WHAT IS BEING ASKED: Would you please transcribe the listing exactly, with no images?

ENTRIES SUPPLIED:
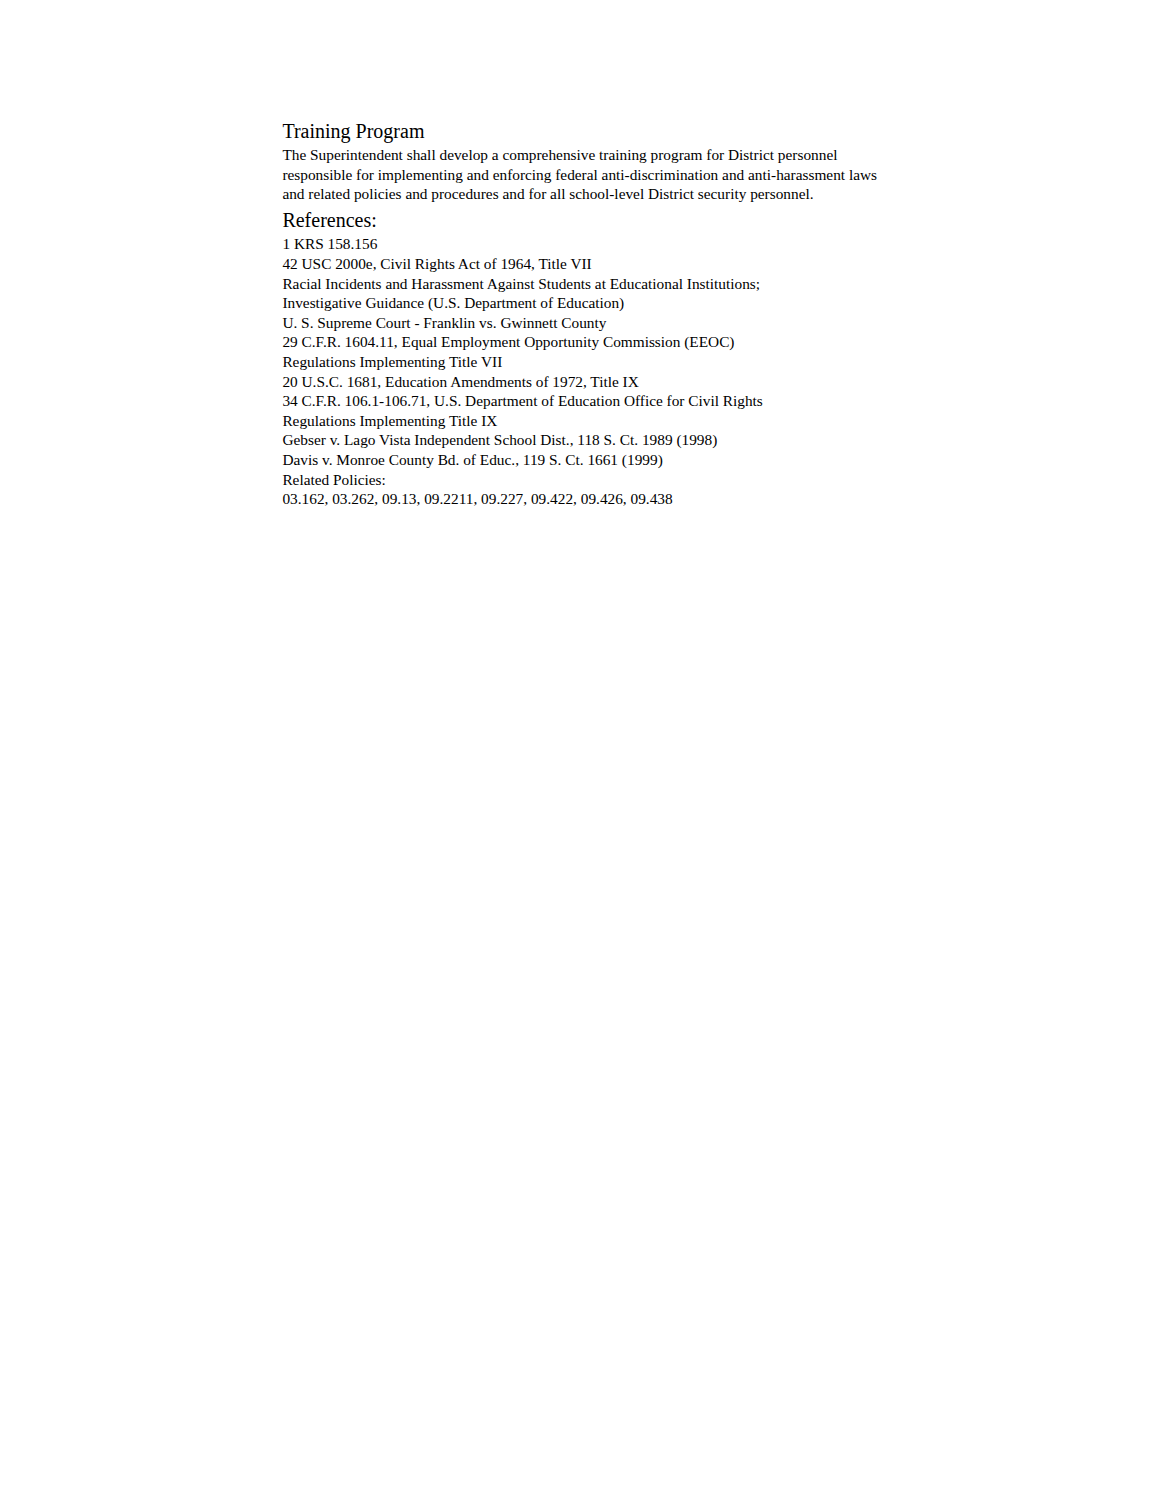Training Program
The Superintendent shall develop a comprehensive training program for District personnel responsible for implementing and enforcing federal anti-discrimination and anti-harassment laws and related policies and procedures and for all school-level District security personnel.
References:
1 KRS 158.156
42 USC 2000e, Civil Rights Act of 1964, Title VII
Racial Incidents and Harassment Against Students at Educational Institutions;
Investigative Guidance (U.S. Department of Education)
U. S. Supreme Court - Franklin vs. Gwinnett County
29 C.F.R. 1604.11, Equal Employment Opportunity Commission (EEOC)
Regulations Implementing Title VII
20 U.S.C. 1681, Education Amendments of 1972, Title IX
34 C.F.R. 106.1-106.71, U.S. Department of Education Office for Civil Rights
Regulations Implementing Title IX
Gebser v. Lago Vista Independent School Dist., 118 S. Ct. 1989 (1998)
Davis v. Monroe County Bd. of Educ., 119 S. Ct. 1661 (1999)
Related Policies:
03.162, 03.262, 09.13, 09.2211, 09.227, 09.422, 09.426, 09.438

EXPECTED ANSWER:
Training Program
The Superintendent shall develop a comprehensive training program for District personnel responsible for implementing and enforcing federal anti-discrimination and anti-harassment laws and related policies and procedures and for all school-level District security personnel.
References:
1 KRS 158.156
42 USC 2000e, Civil Rights Act of 1964, Title VII
Racial Incidents and Harassment Against Students at Educational Institutions;
Investigative Guidance (U.S. Department of Education)
U. S. Supreme Court - Franklin vs. Gwinnett County
29 C.F.R. 1604.11, Equal Employment Opportunity Commission (EEOC)
Regulations Implementing Title VII
20 U.S.C. 1681, Education Amendments of 1972, Title IX
34 C.F.R. 106.1-106.71, U.S. Department of Education Office for Civil Rights
Regulations Implementing Title IX
Gebser v. Lago Vista Independent School Dist., 118 S. Ct. 1989 (1998)
Davis v. Monroe County Bd. of Educ., 119 S. Ct. 1661 (1999)
Related Policies:
03.162, 03.262, 09.13, 09.2211, 09.227, 09.422, 09.426, 09.438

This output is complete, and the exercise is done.